In the mid-1990s, ambulatory disc surgery became an increasingly common procedure. This included not only percutaneous techniques, but also increasing use of open spine surgery on an ambulatory basis(19). Furthermore, arthroscopic techniques have recently been validated and are more widely used. The trend towards ambulatory surgery seems to be greater in the United States than in other countries, perhaps because of managed care. The shift from inpatient to ambulatory surgery has been greatest for simple discectomy, although percutaneous techniques are being developed for other types of back surgery, as well. The magnitude of this shift has not been quantified, and the current proportion of lumbar spine operations performed on an ambulatory basis is unknown. This question has methodologic importance, because health services researchers studying surgical patterns and making international comparisons may have erroneous information if they are using only inpatient data. This shift also has implications for resource allocation, and largely unknown implications for long-term outcomes of care.
Research Highlights
1. U.S. NATIONAL TRENDS IN LUMBAR FUSION SURGERY FOR DEGENERATIVE CONDITIONS, 1990 – 2000
Objective: In 2001, approximately 122,000 lumbar fusions were performed in the U.S. On a population basis, this represented a 220% increase from 1990 in fusions per 100,000. The slope of the rising rate increased in 1996, when fusion cages were approved. From 1996 to 2001, the number of lumbar fusions increased over 113%, compared with 13-15% for hip replacement and knee arthroplasty. Rates of lumbar fusion rose most rapidly among patients aged 60 and above. In this group, rates increased 230% over the decade, compared with 180% among adults aged 40-59, and 120% among adults under age 40. The proportion of all lumbar operations involving a fusion increased for all diagnoses.

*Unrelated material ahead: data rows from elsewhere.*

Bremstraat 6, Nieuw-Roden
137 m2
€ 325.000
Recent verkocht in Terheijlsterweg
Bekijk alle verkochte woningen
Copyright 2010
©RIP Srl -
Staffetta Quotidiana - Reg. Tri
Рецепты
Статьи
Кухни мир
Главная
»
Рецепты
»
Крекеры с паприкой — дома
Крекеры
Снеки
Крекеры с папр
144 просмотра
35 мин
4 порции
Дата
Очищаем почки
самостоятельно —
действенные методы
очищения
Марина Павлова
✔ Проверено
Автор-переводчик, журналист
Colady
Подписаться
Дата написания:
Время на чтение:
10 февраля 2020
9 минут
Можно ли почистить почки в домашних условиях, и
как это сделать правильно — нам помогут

- Lumbar Spine Fusion Volumes: 122,316 lumbar fusions for degenerative conditions in 2001. This represents an increase in fusions from 1990–2001 of 220%
- Primary Diagnosis associated with lumbar fusion: Rate of fusion surgery increased fastest among oldest patients: 230% for age greater than 60, 180% for age 40-59, 120% for age less than 40. For patients with primary diagnosis of degenerative change, instability, or stenosis, the percent of operations involving a fusion increased from 25% in 1988-89 to 51% in 2000 – 2001.

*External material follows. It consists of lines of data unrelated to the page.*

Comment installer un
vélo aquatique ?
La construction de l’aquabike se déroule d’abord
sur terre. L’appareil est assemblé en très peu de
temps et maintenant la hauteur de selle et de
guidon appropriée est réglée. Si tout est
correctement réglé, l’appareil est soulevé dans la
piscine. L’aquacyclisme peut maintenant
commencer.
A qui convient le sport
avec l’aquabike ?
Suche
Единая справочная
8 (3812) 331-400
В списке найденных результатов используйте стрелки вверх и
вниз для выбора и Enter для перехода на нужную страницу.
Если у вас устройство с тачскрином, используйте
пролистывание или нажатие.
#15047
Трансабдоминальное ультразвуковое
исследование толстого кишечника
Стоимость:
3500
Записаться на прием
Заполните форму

- Lumbar fusion volume by primary diagnosis: Proportion of operations involving fusion by diagnosis in 2001: Degenerative Changes: 70% Possible instability: 93% Spinal Stenosis: 26%.

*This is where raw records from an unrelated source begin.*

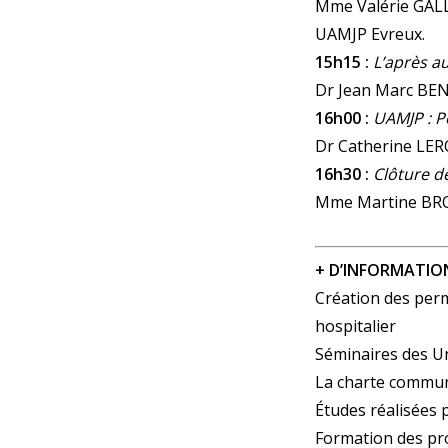
Mme Valérie GALL
UAMJP Evreux.
15h15 :
L’après au
Dr Jean Marc BENK
16h00 :
UAMJP : P
Dr Catherine LE
16h30 :
Clôture d
Mme Martine BROU
+ D’INFORMATIO
Création des perm
hospitalier
Séminaires des Un
La charte commu
Études réalisées p
Formation des pr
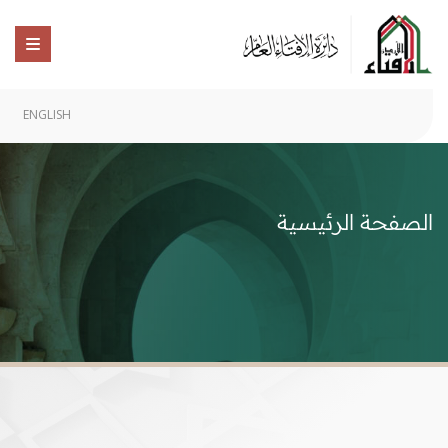
ENGLISH
الصفحة الرئيسية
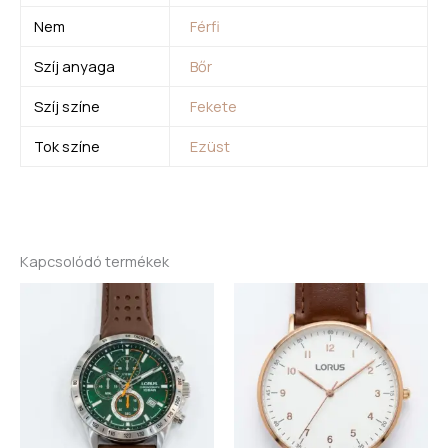
Nem
Férfi
Szíj anyaga
Bőr
Szíj színe
Fekete
Tok színe
Ezüst
Kapcsolódó termékek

2. VOLUMES, RATES, AND CHARGES FOR AMBULATORY AND INPATIENT LUMBAR SPINE SURGERY
Objective: To track trends nation-wide and state-specific trends from 1994-2000 in: 1. Population-based distributions of inpatient and outpatient procedures 2. Overall rates of inpatient and outpatient procedures (excluding cancer, infection, trauma cases) 3. Distributions of inpatient vs. outpatient procedure types Estimate nationwide rates of inpatient and outpatient lumbar spine surgery.
- % of Lumbar Spine Surgery Cases Done on Outpatient Basis in 1997-2000: SID and SASD (4 states combined) Combined inpatient and outpatient rates rose from 1994 – 2000.